**ABOUT THIS EXERCISE**
Which lines in the rows below contain the string "loin", with case counting? List each such line in full.

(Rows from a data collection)
=-=-=
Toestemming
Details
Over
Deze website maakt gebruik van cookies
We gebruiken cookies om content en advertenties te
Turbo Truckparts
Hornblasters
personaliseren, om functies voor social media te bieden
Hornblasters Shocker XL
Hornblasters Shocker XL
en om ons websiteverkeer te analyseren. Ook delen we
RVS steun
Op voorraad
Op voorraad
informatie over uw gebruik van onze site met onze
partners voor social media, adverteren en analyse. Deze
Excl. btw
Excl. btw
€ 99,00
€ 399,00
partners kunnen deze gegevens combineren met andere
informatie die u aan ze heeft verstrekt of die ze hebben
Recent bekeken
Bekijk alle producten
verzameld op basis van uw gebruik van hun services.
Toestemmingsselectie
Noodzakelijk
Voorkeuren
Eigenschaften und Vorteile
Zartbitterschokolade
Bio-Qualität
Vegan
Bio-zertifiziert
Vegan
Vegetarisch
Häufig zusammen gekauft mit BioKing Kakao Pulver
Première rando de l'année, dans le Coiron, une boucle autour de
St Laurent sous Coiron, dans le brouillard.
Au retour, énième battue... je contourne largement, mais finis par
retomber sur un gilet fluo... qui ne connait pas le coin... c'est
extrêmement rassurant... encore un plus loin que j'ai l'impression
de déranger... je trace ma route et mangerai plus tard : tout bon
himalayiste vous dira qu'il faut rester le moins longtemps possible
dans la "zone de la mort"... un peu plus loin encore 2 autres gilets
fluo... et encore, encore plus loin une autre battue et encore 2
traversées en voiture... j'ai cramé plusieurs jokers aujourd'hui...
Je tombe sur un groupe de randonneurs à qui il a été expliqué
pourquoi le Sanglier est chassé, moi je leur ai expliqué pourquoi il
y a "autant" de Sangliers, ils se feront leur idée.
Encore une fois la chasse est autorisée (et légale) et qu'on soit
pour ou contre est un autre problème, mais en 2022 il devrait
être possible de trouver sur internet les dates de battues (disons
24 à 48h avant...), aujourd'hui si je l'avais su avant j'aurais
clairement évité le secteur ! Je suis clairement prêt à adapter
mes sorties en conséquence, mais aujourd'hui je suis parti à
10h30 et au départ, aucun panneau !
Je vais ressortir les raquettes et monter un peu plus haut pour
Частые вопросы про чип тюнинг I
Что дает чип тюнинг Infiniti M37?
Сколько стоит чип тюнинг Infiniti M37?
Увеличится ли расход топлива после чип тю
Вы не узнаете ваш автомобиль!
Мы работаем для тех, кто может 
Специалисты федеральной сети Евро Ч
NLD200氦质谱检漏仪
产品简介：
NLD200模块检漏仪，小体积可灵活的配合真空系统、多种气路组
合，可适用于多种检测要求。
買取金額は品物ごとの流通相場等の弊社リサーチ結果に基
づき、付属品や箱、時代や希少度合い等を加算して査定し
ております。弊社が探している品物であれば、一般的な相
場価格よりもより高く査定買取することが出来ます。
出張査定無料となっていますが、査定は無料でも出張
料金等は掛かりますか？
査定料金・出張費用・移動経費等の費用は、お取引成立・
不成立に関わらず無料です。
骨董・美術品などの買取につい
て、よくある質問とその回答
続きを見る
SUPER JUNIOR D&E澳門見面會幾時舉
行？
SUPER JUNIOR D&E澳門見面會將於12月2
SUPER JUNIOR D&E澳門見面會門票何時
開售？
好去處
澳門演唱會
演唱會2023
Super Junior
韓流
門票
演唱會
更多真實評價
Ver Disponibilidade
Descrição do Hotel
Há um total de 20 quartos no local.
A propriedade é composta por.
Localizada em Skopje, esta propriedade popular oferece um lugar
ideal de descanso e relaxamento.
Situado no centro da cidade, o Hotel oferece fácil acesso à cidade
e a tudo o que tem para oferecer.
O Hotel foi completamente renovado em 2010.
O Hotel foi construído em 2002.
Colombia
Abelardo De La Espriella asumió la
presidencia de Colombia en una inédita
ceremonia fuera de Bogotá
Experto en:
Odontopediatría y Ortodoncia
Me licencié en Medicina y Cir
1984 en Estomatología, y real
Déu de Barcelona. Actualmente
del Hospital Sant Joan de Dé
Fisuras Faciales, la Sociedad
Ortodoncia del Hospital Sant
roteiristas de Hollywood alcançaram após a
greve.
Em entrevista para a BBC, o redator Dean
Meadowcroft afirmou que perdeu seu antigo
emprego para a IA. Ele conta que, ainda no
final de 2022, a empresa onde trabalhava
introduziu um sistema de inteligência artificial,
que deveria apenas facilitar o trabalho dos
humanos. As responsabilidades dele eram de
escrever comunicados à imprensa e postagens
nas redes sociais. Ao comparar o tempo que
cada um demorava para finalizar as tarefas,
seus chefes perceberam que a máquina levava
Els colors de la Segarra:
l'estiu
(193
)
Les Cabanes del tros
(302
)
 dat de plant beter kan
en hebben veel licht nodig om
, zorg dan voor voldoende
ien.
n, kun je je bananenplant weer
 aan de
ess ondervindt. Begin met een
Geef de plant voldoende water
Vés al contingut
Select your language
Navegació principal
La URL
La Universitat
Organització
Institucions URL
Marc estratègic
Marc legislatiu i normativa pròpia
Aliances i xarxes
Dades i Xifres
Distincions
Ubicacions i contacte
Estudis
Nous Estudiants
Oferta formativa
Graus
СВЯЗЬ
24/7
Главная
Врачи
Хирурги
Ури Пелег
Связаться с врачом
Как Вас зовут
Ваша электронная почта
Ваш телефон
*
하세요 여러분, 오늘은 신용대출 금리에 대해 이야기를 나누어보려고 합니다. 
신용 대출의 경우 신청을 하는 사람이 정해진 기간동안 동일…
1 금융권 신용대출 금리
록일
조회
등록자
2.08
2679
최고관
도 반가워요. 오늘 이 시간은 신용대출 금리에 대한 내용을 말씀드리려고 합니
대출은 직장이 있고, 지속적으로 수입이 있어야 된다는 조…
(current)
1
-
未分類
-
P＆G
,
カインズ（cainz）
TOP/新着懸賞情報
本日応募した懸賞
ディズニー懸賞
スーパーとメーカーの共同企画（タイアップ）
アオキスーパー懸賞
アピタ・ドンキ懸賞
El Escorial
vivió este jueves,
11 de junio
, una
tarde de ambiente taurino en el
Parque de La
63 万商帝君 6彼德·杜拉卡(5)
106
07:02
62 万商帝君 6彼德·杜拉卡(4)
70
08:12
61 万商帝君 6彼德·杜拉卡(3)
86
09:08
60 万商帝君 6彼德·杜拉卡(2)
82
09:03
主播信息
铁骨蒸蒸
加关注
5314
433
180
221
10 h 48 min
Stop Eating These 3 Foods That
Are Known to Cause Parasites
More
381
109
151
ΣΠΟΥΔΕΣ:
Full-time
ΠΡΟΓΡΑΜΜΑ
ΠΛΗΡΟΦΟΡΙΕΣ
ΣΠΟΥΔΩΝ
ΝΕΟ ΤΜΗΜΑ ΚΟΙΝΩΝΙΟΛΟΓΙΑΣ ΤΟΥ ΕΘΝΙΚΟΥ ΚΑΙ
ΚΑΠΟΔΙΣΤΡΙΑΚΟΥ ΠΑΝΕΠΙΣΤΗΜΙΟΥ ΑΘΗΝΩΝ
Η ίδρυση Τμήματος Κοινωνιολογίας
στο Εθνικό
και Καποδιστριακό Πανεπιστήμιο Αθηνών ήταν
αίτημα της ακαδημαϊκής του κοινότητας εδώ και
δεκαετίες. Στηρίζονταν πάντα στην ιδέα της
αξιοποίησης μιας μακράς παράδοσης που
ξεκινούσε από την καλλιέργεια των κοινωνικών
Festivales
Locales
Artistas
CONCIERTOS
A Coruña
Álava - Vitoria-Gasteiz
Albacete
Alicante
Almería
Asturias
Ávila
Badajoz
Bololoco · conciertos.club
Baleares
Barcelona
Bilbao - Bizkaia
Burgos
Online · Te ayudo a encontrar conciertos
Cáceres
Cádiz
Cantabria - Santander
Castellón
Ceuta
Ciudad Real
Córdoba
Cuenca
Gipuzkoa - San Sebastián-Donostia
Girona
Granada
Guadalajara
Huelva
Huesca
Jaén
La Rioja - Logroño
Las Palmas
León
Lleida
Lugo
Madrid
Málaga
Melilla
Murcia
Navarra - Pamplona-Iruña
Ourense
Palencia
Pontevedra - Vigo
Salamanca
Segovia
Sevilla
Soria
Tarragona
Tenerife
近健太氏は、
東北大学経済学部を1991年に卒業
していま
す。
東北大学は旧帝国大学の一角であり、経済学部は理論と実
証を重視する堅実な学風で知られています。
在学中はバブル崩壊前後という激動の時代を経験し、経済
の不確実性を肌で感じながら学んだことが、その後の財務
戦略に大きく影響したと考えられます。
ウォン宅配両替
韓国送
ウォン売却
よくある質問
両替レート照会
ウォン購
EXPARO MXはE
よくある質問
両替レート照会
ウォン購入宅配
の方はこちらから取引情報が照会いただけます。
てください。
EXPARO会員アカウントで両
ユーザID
=-=-=
**ANSWER SPACE**
extrêmement rassurant... encore un plus loin que j'ai l'impression
dans la "zone de la mort"... un peu plus loin encore 2 autres gilets
fluo... et encore, encore plus loin une autre battue et encore 2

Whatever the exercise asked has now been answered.